Thanks to those who joined our Youth in Food Politics Community Meeting, we had an awesome brainstorm session that has helped focus our goals for the upcoming municipal election project. We started with the three issues that arose as most important from our survey: food access, funding for community food organizations, and urban agriculture. Then we discussed what about these issues is particularly relevant to youth and to the upcoming election.
One theme that had a lot of supporting arguments was youth employment:
- We are keen to see candidates talk about their thoughts and plans for decreasing precarious work, decreasing unpaid internships and increasing minimum wage.
- We are also interested in how the municipal government can create opportunities for food businesses and projects, such as: access to land for growing, grants for food work, opening up or upgrading existing resources for additional purposes (such as integration of seed hubs in public libraries, and upgrading kitchens), using Section 37 to set aside money and space for food work.
- In addition, we would the like the process for working with the city to be streamlined by: embedding a staff person dedicated to food and urban agriculture, clarifying processes for urban agriculture.
In regard to next steps, we had a discussion meet-up on Thursday, April 3 where we discussed the project moving forward and figured out that we want our role to include collating research (as opposed to doing very much primary research ourselves) and really focusing on youth civic engagement.
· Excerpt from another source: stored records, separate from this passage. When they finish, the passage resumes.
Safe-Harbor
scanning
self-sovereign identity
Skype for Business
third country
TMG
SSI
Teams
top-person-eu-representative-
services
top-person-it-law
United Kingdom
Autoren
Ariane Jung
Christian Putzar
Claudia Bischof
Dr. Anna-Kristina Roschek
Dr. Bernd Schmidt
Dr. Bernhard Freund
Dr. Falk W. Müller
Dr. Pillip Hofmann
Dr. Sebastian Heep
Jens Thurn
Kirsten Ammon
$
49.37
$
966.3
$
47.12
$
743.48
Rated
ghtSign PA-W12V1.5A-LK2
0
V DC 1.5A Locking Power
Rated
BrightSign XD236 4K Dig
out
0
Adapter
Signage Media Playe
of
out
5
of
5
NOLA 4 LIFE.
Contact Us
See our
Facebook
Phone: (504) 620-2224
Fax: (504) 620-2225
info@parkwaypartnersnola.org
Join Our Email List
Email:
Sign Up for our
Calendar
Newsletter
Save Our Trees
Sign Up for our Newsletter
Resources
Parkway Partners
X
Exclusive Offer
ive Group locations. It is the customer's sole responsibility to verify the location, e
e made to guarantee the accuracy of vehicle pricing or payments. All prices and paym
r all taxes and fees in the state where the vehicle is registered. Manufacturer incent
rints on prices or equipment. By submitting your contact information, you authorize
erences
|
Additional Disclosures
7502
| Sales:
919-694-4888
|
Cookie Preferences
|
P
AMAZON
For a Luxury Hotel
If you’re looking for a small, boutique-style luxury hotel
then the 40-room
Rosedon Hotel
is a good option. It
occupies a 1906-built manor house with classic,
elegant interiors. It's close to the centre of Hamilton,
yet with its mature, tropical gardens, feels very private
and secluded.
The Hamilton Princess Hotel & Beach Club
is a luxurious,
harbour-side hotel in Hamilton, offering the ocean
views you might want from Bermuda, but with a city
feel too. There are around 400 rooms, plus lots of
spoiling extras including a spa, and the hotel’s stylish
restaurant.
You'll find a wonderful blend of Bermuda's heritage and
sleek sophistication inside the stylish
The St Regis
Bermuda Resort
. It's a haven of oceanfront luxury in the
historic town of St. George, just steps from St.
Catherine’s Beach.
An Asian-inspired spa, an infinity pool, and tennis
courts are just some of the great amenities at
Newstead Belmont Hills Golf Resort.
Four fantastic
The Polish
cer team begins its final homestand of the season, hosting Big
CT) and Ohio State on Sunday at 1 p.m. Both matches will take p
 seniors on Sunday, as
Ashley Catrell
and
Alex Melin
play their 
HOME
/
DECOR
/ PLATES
Based on the feelers we’ve put out so far, it seems that we are still early to find other youth partners, but we’re keeping our ears to the ground for any opportunities to collaborate. We are also beginning to seek out resources that have evaluated municipal election candidates in the past and that are planning on evaluating them before this election. Our goal is to keep on top of candidate information that would be useful to youth voters and become a hub for that information.
In addition, stemming from our engagement with the food and the municipal election working group (recently organized by Toronto Food Policy Council and other interested parties), we would like to organize members of our community to attend community meetings and debates and to provide them with suggestions for questions to ask candidates. By attending sessions in small groups, we hope to break down barriers to civic engagement for youth. And the candidate responses to these questions can become part of the information that we share with our wider community. This is something we’ll discuss further in our engagement with the working group as well as at our next TYFPC municipal election discussion meet-up.